>>

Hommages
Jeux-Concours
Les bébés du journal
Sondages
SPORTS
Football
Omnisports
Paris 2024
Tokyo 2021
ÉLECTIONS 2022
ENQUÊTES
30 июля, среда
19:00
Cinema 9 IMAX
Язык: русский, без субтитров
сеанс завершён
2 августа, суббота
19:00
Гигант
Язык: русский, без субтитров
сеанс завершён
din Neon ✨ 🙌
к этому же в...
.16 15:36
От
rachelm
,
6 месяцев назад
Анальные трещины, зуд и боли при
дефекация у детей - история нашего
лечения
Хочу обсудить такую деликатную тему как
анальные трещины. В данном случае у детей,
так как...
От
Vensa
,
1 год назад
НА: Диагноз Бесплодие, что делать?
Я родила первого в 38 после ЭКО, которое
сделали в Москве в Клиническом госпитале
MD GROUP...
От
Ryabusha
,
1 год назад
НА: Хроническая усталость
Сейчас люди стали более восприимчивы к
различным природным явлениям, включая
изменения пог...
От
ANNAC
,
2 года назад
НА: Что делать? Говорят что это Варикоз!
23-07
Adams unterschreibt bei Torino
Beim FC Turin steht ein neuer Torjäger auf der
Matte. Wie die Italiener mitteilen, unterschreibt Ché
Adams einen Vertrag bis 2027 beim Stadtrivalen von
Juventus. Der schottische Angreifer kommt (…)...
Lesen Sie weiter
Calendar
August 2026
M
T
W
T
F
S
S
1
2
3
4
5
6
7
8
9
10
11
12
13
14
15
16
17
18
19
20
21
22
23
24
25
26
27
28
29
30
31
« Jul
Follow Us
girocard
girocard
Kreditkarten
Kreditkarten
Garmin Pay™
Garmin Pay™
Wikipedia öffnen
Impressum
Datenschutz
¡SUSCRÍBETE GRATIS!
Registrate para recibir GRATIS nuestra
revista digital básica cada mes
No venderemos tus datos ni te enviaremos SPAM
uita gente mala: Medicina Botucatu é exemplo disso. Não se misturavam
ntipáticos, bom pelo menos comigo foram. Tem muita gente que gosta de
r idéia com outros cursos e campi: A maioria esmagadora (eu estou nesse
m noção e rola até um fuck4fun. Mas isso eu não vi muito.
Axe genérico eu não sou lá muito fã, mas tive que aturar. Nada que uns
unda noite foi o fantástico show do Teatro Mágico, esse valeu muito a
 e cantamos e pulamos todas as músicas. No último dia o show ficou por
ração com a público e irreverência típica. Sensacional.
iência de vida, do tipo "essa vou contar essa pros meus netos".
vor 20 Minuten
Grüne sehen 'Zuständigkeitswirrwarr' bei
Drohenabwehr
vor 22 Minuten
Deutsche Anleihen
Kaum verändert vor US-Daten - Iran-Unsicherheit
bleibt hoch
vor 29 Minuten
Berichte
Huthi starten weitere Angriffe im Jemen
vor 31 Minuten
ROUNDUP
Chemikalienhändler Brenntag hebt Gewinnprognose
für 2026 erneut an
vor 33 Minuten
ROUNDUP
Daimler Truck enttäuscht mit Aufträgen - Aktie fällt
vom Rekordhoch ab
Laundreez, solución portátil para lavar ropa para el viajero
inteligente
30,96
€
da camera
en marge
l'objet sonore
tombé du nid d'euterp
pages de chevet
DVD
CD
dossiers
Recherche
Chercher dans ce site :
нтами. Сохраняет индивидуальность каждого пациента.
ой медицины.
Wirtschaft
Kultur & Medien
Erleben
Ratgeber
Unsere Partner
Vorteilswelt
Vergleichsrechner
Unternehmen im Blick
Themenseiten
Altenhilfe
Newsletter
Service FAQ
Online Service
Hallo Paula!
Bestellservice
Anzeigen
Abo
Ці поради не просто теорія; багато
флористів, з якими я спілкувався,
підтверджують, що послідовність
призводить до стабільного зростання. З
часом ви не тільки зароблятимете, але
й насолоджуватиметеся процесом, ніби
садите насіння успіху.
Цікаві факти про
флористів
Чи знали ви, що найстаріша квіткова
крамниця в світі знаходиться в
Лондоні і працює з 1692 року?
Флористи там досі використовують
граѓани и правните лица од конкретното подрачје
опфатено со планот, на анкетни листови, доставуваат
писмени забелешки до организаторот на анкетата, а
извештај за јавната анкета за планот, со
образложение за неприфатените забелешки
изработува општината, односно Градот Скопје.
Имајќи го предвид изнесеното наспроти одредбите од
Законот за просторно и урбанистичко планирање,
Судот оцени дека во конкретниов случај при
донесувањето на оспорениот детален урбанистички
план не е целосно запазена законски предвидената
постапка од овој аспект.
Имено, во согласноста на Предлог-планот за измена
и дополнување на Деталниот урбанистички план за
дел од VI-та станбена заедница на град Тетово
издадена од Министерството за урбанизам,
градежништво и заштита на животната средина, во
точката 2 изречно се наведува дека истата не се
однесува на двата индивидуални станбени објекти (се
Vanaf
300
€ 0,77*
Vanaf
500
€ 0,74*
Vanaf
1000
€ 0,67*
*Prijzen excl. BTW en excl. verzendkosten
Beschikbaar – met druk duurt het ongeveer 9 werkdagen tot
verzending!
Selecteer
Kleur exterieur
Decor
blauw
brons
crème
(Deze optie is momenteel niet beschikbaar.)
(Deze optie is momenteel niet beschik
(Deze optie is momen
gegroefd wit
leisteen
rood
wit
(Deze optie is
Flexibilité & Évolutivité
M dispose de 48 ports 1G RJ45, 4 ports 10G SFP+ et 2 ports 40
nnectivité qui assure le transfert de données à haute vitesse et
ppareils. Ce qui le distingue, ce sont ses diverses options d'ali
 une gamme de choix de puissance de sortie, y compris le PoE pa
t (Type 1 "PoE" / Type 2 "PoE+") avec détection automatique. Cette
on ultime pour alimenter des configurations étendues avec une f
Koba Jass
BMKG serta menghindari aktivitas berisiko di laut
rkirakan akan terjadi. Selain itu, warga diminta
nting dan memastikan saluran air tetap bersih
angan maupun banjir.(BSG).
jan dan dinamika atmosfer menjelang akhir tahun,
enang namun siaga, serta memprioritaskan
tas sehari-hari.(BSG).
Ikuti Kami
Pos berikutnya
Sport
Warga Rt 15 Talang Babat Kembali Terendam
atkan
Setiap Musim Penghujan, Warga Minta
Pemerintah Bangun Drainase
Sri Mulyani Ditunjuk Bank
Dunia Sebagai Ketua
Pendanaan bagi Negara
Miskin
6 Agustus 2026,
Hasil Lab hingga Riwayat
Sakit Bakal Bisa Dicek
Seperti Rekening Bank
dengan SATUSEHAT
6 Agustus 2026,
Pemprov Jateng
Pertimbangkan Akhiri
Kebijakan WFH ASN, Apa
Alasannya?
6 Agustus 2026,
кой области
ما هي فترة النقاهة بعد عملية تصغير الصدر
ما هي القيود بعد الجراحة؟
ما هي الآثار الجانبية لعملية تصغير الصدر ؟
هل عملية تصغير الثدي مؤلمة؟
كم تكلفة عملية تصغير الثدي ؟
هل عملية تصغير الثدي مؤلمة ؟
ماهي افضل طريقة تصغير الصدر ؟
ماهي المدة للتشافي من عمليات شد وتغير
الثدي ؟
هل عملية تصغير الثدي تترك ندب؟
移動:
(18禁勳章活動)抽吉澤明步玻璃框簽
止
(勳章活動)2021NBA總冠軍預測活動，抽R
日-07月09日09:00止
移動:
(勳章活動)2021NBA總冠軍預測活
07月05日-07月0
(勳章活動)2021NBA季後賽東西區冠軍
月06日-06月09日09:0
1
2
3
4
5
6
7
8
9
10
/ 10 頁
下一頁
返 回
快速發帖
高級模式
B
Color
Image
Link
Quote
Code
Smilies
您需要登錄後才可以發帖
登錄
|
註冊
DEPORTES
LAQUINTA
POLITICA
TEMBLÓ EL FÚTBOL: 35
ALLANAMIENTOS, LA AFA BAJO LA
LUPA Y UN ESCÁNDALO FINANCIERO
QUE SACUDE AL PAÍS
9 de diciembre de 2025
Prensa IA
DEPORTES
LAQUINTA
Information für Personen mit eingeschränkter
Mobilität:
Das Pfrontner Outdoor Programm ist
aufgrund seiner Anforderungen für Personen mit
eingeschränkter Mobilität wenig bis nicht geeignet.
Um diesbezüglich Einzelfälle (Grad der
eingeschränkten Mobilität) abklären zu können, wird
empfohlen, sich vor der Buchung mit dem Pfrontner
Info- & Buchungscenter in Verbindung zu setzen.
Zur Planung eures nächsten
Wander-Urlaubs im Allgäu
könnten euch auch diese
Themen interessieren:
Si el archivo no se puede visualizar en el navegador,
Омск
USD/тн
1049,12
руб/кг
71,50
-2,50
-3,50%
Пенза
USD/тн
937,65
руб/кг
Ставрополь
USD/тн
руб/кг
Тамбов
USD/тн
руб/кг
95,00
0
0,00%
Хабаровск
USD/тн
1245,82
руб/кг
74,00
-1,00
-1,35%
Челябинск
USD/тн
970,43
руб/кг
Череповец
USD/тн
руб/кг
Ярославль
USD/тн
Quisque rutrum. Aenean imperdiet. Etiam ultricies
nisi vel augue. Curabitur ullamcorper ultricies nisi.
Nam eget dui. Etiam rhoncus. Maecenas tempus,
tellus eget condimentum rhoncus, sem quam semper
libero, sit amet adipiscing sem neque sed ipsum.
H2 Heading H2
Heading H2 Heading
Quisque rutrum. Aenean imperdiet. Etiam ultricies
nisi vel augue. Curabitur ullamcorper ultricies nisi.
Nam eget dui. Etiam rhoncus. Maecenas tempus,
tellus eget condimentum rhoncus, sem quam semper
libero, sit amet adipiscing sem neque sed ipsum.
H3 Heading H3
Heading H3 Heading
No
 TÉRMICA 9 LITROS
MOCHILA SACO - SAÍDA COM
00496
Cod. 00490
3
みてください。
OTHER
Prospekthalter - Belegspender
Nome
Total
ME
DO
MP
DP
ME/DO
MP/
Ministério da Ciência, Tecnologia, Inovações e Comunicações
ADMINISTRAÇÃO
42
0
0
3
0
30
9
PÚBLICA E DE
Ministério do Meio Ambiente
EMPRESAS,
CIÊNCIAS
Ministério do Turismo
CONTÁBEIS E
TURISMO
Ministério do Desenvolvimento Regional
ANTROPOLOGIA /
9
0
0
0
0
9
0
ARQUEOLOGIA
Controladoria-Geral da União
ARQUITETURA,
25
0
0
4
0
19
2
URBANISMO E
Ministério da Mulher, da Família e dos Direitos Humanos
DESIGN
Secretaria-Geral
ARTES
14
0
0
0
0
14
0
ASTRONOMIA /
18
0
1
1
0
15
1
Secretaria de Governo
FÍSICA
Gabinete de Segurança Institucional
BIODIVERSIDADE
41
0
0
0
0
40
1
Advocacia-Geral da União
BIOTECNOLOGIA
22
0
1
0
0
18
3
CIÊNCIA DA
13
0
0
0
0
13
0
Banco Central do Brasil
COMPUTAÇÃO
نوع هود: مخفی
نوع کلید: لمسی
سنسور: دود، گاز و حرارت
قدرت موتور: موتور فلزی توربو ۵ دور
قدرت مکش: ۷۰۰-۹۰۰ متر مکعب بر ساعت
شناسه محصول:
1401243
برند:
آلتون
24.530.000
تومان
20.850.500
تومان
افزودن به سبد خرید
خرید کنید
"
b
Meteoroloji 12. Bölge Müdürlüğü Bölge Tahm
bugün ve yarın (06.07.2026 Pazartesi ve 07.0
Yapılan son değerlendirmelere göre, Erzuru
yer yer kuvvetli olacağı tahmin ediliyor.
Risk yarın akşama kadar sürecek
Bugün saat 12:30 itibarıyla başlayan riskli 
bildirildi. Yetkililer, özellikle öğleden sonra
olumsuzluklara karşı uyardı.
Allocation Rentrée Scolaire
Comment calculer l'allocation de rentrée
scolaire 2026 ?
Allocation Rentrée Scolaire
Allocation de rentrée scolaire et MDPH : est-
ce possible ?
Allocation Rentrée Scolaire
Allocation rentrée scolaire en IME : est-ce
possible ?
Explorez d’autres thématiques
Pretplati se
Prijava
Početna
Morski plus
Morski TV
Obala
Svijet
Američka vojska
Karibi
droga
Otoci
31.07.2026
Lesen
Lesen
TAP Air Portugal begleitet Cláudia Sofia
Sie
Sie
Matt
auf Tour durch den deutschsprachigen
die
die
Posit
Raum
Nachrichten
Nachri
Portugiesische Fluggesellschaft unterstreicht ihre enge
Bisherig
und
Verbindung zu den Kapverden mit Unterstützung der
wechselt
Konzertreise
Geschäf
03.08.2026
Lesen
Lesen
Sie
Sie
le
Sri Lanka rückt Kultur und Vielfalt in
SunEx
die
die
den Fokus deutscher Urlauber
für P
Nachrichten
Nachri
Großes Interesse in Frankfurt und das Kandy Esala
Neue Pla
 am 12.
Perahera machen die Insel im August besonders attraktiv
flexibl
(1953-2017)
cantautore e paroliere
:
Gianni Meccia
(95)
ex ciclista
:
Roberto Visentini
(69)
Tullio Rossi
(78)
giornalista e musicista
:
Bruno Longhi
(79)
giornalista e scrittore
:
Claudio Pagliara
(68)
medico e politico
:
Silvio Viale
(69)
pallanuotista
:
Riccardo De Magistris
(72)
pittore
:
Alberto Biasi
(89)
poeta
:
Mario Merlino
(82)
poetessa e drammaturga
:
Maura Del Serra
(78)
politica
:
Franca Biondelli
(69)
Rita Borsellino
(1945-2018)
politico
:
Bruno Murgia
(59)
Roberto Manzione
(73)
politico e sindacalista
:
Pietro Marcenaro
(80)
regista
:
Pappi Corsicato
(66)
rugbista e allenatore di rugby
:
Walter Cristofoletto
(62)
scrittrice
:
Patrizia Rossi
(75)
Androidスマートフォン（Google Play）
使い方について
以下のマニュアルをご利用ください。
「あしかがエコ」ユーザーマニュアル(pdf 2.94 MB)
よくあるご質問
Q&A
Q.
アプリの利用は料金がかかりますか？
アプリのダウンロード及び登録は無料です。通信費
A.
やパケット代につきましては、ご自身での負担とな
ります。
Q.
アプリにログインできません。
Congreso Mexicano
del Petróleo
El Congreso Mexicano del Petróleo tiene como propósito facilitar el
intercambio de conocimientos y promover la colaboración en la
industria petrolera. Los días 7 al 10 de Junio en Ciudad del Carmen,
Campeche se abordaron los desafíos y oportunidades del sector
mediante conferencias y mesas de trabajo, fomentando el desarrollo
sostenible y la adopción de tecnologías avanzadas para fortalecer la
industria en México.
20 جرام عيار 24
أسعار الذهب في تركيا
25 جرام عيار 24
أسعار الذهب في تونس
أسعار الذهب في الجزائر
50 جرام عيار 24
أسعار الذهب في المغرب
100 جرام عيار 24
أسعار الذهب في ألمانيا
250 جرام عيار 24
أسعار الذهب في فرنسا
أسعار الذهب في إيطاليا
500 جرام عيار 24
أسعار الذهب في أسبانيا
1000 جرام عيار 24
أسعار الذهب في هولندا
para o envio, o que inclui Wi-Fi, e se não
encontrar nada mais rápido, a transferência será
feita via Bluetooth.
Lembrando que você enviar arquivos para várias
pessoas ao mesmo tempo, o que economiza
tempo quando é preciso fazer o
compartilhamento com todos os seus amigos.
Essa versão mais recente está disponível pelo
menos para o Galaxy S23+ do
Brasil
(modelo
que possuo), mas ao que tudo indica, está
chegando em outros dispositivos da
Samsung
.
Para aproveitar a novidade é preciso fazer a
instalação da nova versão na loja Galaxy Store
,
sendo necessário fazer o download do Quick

<<

> **What this task involves**
Quote exactly the first line of the entries and every line after it, stopping with the line that contains "различным природным явлениям, включая".

> **The answer**
Hommages
Jeux-Concours
Les bébés du journal
Sondages
SPORTS
Football
Omnisports
Paris 2024
Tokyo 2021
ÉLECTIONS 2022
ENQUÊTES
30 июля, среда
19:00
Cinema 9 IMAX
Язык: русский, без субтитров
сеанс завершён
2 августа, суббота
19:00
Гигант
Язык: русский, без субтитров
сеанс завершён
din Neon ✨ 🙌
к этому же в...
.16 15:36
От
rachelm
,
6 месяцев назад
Анальные трещины, зуд и боли при
дефекация у детей - история нашего
лечения
Хочу обсудить такую деликатную тему как
анальные трещины. В данном случае у детей,
так как...
От
Vensa
,
1 год назад
НА: Диагноз Бесплодие, что делать?
Я родила первого в 38 после ЭКО, которое
сделали в Москве в Клиническом госпитале
MD GROUP...
От
Ryabusha
,
1 год назад
НА: Хроническая усталость
Сейчас люди стали более восприимчивы к
различным природным явлениям, включая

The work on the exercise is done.